Shovlin chose Appalachian because of the Reich College of Education’s reputation for being one of the best teaching colleges. 

Shovlin identifies as an ethnically-mixed gay cisgender man. He chose to major in elementary education because “I want to prove to myself and others that representation is something we all deserve no matter on what level.” 

Part of the welcoming environment at the Academy was being encouraged to “show off my pride flag as I teach.”

His advice to future student teachers: “I know as educators we can be very sensitive and considerate people, but don't forget your needs. You deserve rest, to relax, go have fun, fight for your rights, fight for the rights of others.”

Shovlin also shared advice to educators who are not always represented: “To my other educators, my people of color, the men, other LGBTQ+, my trans and non-binary siblings, and my friends with disabilities - I know that if you look around our average class you might not see many of us. You are just as important as any other educator, you are also vital for that kid that also feels alone, misunderstood, or not as loved. Don't give up! Even though I don't know you personally I know you can do great things because you are an educator.”   

After graduating, Shovlin would like to remain in Winston Salem to teach. 

Summer Vaden ’20

Summer Vaden

Summer Vaden, of Lewisville, North Carolina, graduated this December with her Bachelor of Science degree in elementary education. She completed her student teaching in a third/fourth-grade combination class under clinical educator, Suzanne Smith. 

Vaden’s favorite part of student teaching at the Academy was “the support from ALL of the faculty and staff! I have felt so welcomed by everyone, just as if I was a part of the staff!”

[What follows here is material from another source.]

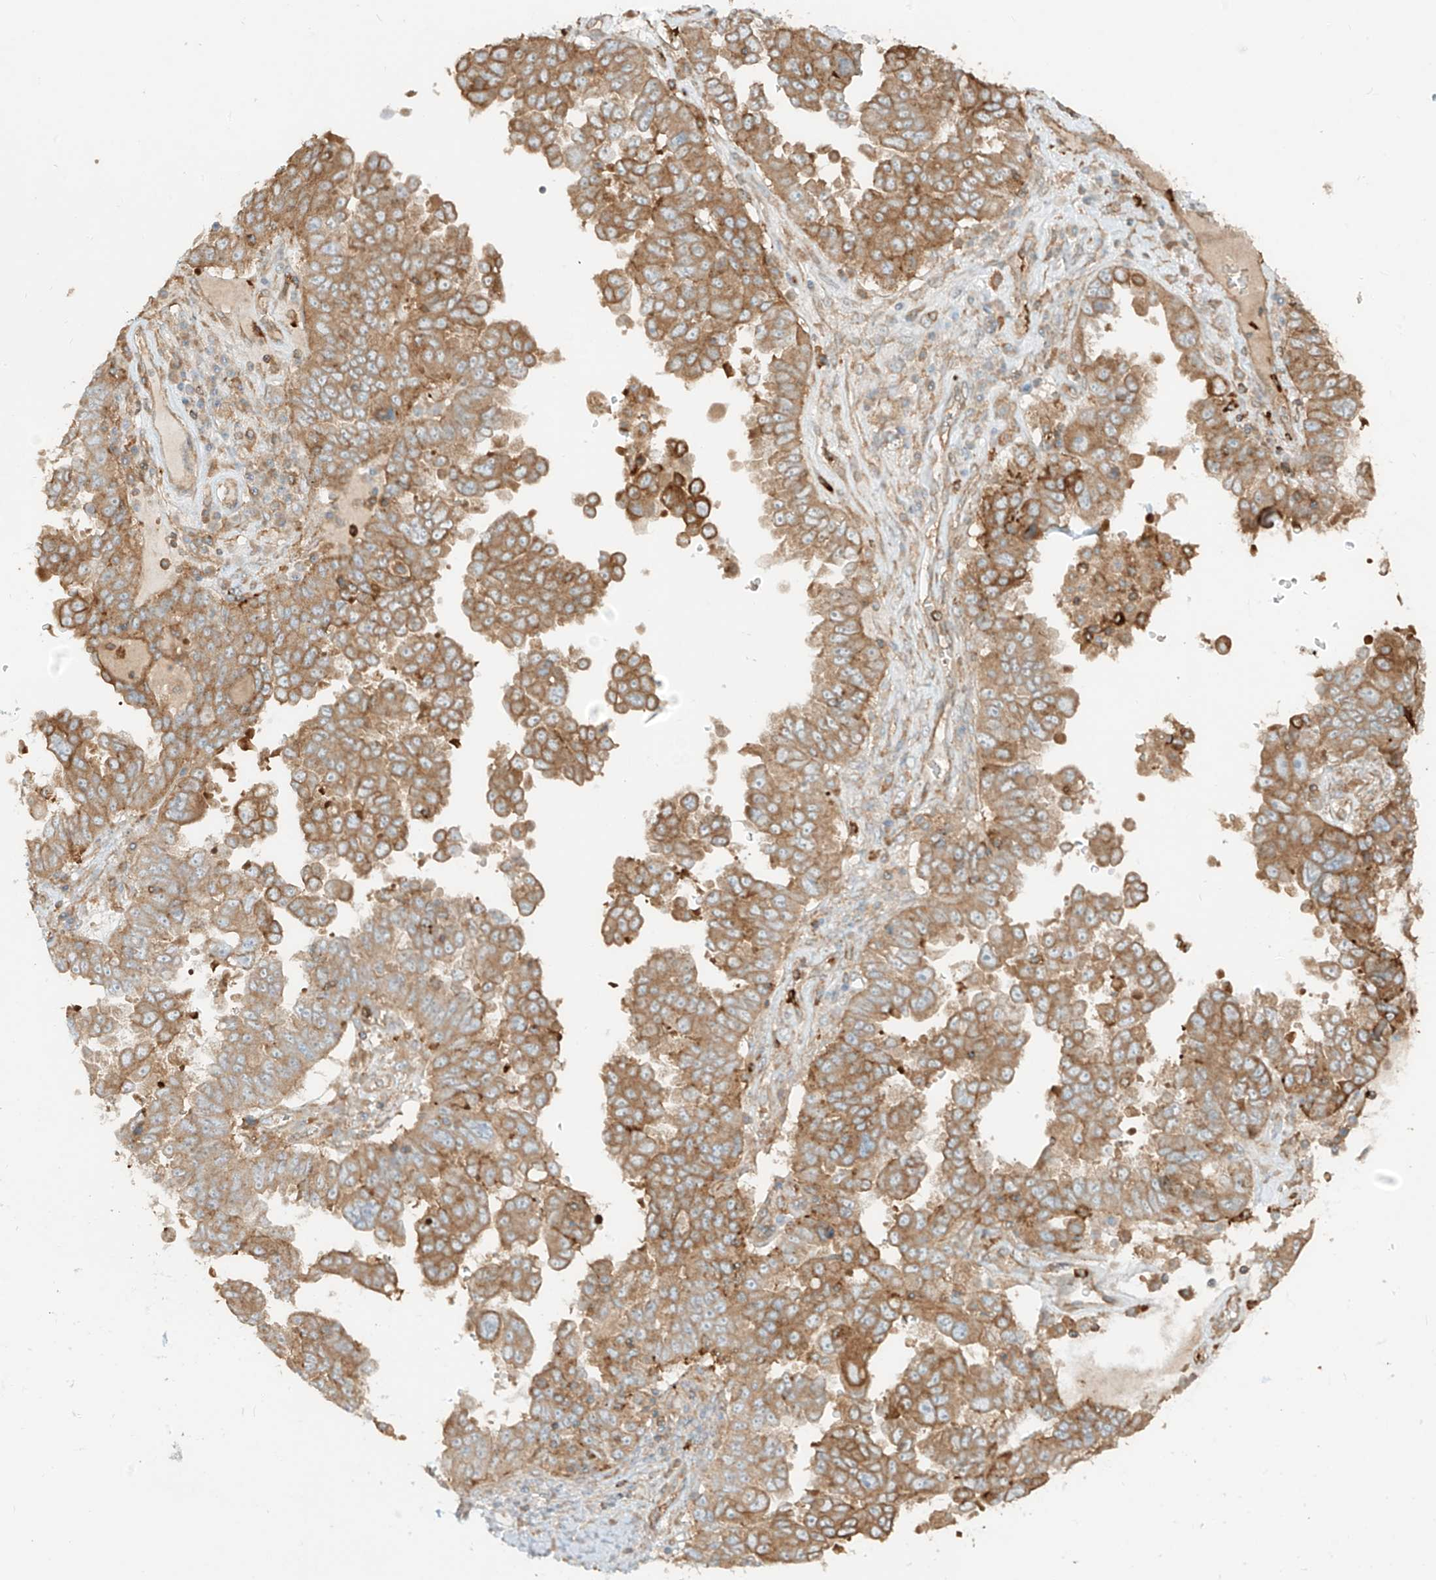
{"staining": {"intensity": "moderate", "quantity": ">75%", "location": "cytoplasmic/membranous"}, "tissue": "ovarian cancer", "cell_type": "Tumor cells", "image_type": "cancer", "snomed": [{"axis": "morphology", "description": "Carcinoma, endometroid"}, {"axis": "topography", "description": "Ovary"}], "caption": "This photomicrograph displays immunohistochemistry staining of ovarian cancer (endometroid carcinoma), with medium moderate cytoplasmic/membranous expression in approximately >75% of tumor cells.", "gene": "CCDC115", "patient": {"sex": "female", "age": 62}}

“The students are also SO awesome,” she continued. “Even though we are learning remotely, their energy and excitement can be felt through the screens.”

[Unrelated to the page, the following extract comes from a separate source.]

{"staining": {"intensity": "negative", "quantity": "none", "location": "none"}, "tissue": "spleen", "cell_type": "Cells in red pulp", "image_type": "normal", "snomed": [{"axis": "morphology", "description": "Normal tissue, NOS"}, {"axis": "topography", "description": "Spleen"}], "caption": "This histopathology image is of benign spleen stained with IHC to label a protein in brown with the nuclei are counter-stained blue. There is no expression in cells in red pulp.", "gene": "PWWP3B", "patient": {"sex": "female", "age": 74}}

“Learning together means that, as a teacher, we can learn with and from our students,” said Vaden. “Every day, I learn just as much about and from my students as they do from me.” 

“My students see life with so much excitement and joy, and they are so excited to learn, which makes me so excited to be a teacher,” she added.

Vaden and Smith did their best to make the online instruction feel as much like an in-person classroom as they could. 

“For example, one of my students plays the accordion at the beginning of class every day,” Vaden noted. “My students are finding ways to express themselves through the screen, and I think the connections we make through the screen will make the connections even stronger when we can be in the classroom together once again.”

Vaden began her academic career at Appalachian as a commercial photography major. She changed her major to education after her sophomore year. 

“Appalachian has an amazing education program, I cannot say enough good things about it,” said Vaden. “All of my professors have been absolutely incredible, so supportive through everything, and truly want each and every student to become the best teacher we can be.” 

“The community is truly amazing,” she added. “Within my Block classes, I became close with my classmates and we were all able to support and learn from one another, and still do to this day. “

Her advice to future student teachers: “Don't stress...or try not to. It's going to go fast, just get ready and hold on tight. Whether instruction is virtual, hybrid, or in-person, you can do it! Remember to believe in yourself and your abilities!”

After graduating, Vaden hopes to immediately begin teaching in her own classroom, and eventually, she would like to return to Appalachian to earn a master’s in reading education.